Controller exposes a set of metrics to make possible state monitoring, alerting and efficiency analyzing.
All metrics have the same prefix ("namespace") which may be configured using a command line option --metrics-prefix or controllerOptions.metricsPrefix Helm chart parameter. The default prefix is git_events_runner.

Below is a detailed explanation of all the metrics. Metric names are specified without the prefix (just for the sake of more compact presentation).

Controller metrics

Name Type Labels Description
reconcile_count Counter namespace
resource_kind
resource_name
Total number of reconciliations (updates) of each resource, including failed.
failed_reconcile_count Counter namespace
resource_kind
resource_name
Number of failed reconciliations.
reconcile_duration_seconds Histogram namespace
resource_kind
resource_name
Reconciliation duration for each resource.
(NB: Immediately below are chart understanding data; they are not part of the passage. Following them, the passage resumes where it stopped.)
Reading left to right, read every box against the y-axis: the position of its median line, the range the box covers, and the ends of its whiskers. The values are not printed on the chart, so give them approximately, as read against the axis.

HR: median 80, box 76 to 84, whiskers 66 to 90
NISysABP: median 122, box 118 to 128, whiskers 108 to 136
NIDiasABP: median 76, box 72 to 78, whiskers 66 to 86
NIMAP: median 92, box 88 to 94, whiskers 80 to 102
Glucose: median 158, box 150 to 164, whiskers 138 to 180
Note: ScheduleTriggers need to be reconciled so far. All other resources have no external state.

Triggers metrics

Name Type Labels Description
trigger_check_count Counter namespace
trigger_kind
trigger_name
Total number of source checks executed by each trigger.
trigger_check_duration_seconds Histogram namespace
trigger_kind
trigger_name
Execution duration of source checks for each trigger.

Webhooks metrics

These metrics are related to incoming webhook requests processing.

Name Type Labels Description
webhook_requests_count Counter namespace
trigger_name
status
Total number of webhook requests served by each trigger.
webhook_requests_duration_seconds Histogram namespace
trigger_name
status
HTTP request processing duration for each trigger.
This is time to schedule check task but not time of task execution.
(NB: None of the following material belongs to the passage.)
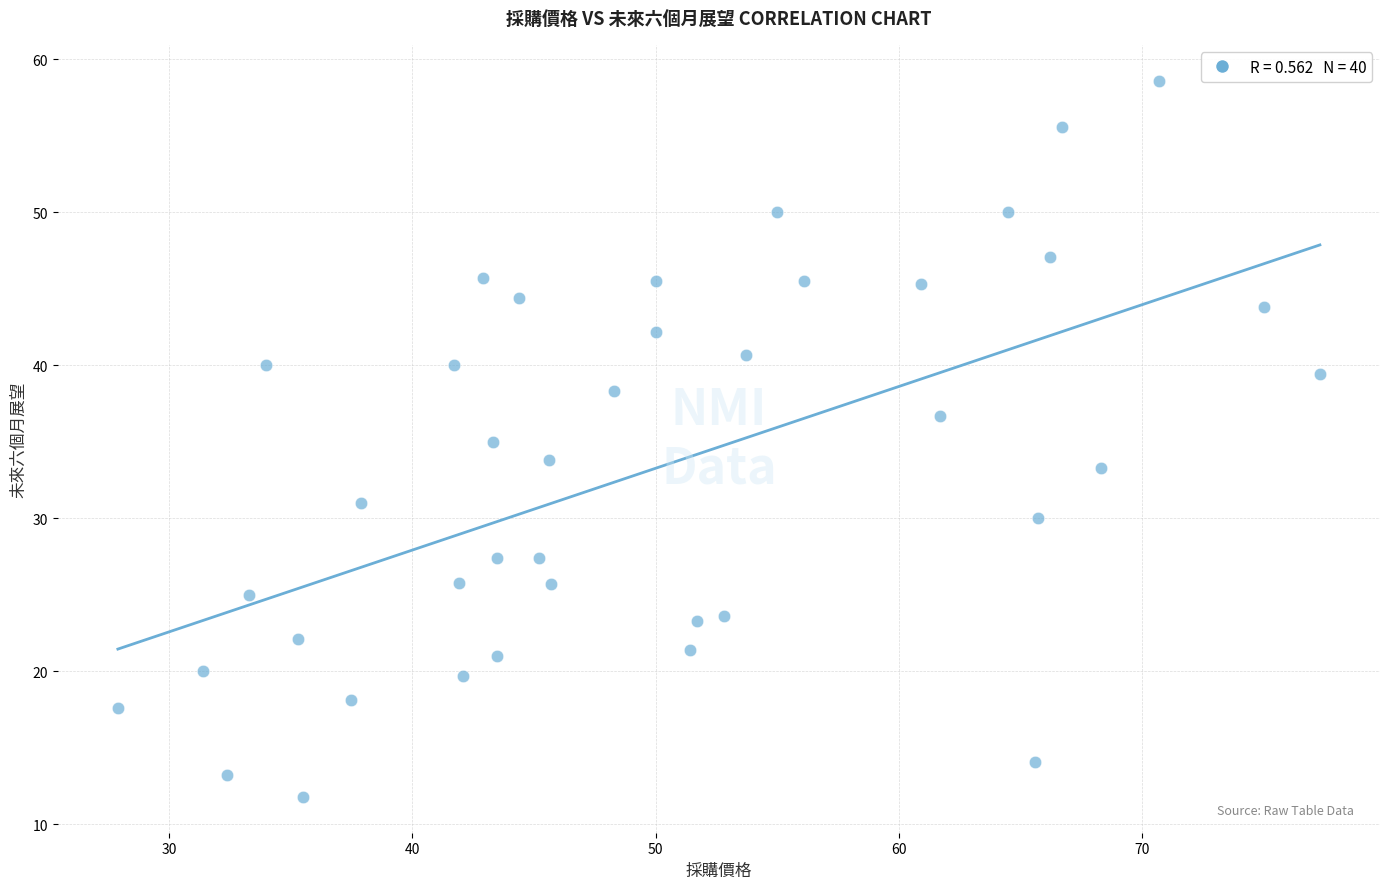

What is the range of Y values (max minus min)?

46.8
Notes: - Since all webhook triggers have the same resource kind (WebhookTrigger) corresponding label is omitted. - status label represents HTTP response status code which was returned on request.

Jobs metrics

These metrics are related to actual action jobs executing.

Name Type Labels Description
jobs_queue_limit Gauge - Current limit of the simultaneously running Jobs (actual action.maxRunningJobs config parameter).
jobs_queue_waiting Gauge - Current number of Jobs waiting for start in the queue.
jobs_queue_running Gauge - Current number of running Jobs.
jobs_queue_waiting_duration_seconds Histogram - Duration of time each Job spent in the waiting queue before starting.
jobs_queue_completed_count Counter namespace
trigger_kind
trigger_name
source_kind
source_name
action_kind
action_name
status
Total number of completed Jobs with respect to trigger, source, action and final status.
jobs_queue_completed_duration_seconds Histogram namespace
trigger_kind
trigger_name
source_kind
source_name
action_kind
action_name
status
Duration of time each Job was in a running state.
This metric is actual for finished (successfully of failed) jobs only.
It's absent for deleted or expired Jobs.

Status label explanation:

Value Description
Succeed Job finished successfully.
Failed Job finished but failed.
Expired Job was not running because it was waiting in the queue more than its waiting time limit, defined by config or action parameter jobWaitingTimeoutSeconds.
Deleted Job was deleted before it was finished.
CreateError Job was not created due to Kubernetes error.